Click for the solution
First, let’s create a dataframe with the mean life expectancy by country:
lifeExp_bycountry <- gapminder %>%
group_by(country) %>%
summarize(mean_lifeExp = mean(lifeExp))
Then, arrange that dataframe in two directions to see the countries with
the longest and shortest life expectance – piping into head()
as a
bonus to only see the top n, here top 1:
lifeExp_bycountry %>%
arrange(mean_lifeExp) %>%
head(n = 1)
# A tibble: 1 × 2
country mean_lifeExp
<fct> <dbl>
1 Sierra Leone 36.8
lifeExp_bycountry %>%
arrange(desc(mean_lifeExp)) %>%
head(n = 1)
# A tibble: 1 × 2
country mean_lifeExp
<fct> <dbl>
1 Iceland 76.5
A very common operation is to count the number of observations for each group. The dplyr package comes with two related functions that help with this.
For instance, if we wanted to check the number of countries included in
the dataset for the year 2002, we can use the count()
function. It
takes the name of one or more columns that contain the groups we are
interested in, and we can optionally sort the results in descending
order by adding sort = TRUE
:
gapminder %>%
filter(year == 2002) %>%
count(continent, sort = TRUE)
# A tibble: 5 × 2
continent n
<fct> <int>
1 Africa 52
2 Asia 33
3 Europe 30
4 Americas 25
5 Oceania 2
If we need to use the number of observations in calculations, the n()

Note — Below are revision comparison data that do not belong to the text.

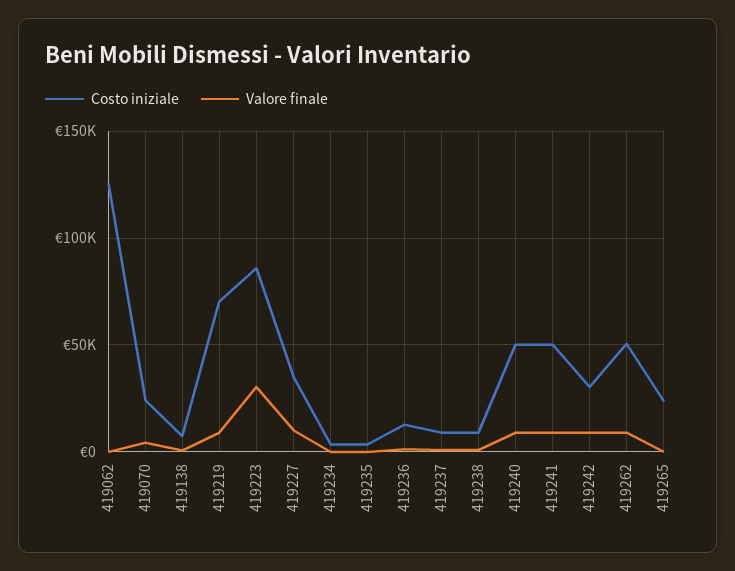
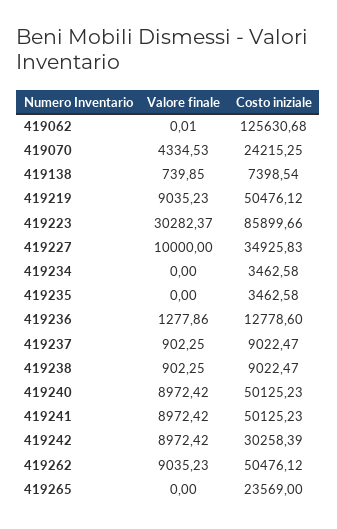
  {
    "Costo iniziale": {
      "419062": 125630.68,
      "419070": 24215.25,
      "419138": 7398.54,
-     "419219": 70000,
+     "419219": 50476.12,
      "419223": 85899.66,
      "419227": 34925.83,
      "419234": 3462.58,
      "419235": 3462.58,
      "419236": 12778.6,
      "419237": 9022.47,
      "419238": 9022.47,
      "419240": 50125.23,
      "419241": 50125.23,
      "419242": 30258.39,
      "419262": 50476.12,
      "419265": 23569
    },
    "Valore finale": {
      "419062": 0.01,
      "419070": 4334.53,
      "419138": 739.85,
      "419219": 9035.23,
      "419223": 30282.37,
      "419227": 10000,
      "419234": 0,
      "419235": 0,
      "419236": 1277.86,
      "419237": 902.25,
      "419238": 902.25,
      "419240": 8972.42,
      "419241": 8972.42,
      "419242": 8972.42,
      "419262": 9035.23,
      "419265": 0
    }
  }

function is useful. It will return the total number of observations in
the current group rather than counting the number of observations in
each group within a specific column. For instance, if we wanted to get
the standard error of the life expectancy per continent:
gapminder %>%
group_by(continent) %>%
summarize(se_life = sd(lifeExp) / sqrt(n()))
# A tibble: 5 × 2
continent se_life
<fct> <dbl>
1 Africa 0.366
2 Americas 0.540
3 Asia 0.596
4 Europe 0.286
5 Oceania 0.775
This material was adapted from this Carpentries lesson episode.

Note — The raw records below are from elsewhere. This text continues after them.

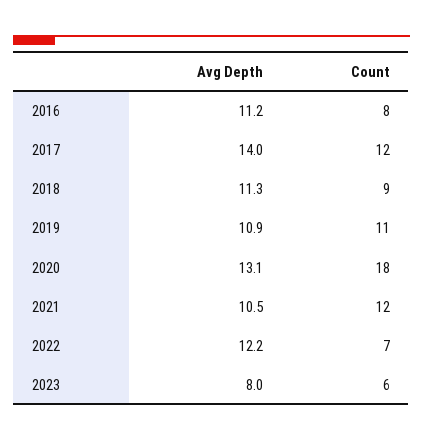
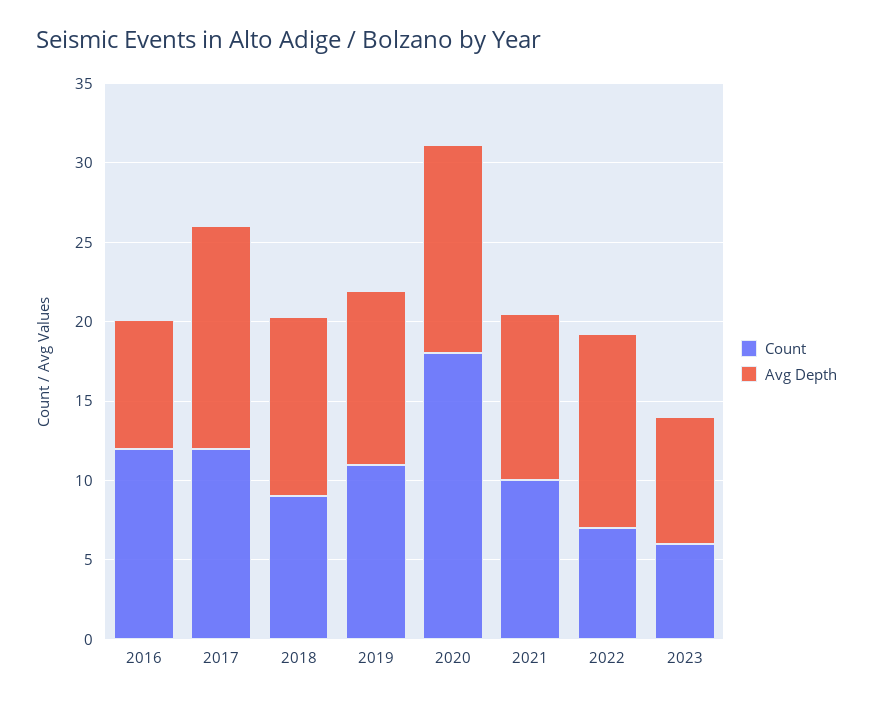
  {
    "Avg Depth": {
-     "2016": 11.2,
+     "2016": 8,
      "2017": 14,
      "2018": 11.3,
      "2019": 10.9,
      "2020": 13.1,
      "2021": 10.5,
      "2022": 12.2,
      "2023": 8
    },
    "Count": {
-     "2016": 8,
+     "2016": 12,
      "2017": 12,
      "2018": 9,
      "2019": 11,
      "2020": 18,
-     "2021": 12,
+     "2021": 10,
      "2022": 7,
      "2023": 6
    }
  }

In your journey to become a skilled data frame wrangler in R, here are some additional topics that are very useful but beyond the scope of this workshop:
-
Joining/merging – combining multiple dataframes based on one or more shared columns. This can be done with dplyr’s
join_*()
functions. -
Pivoting/reshaping – moving between ‘wide’ and ‘long’ data formats with
pivot_wider()
andpivot_longer()
– this is covered in episode 13 of our focal Carpentries lesson.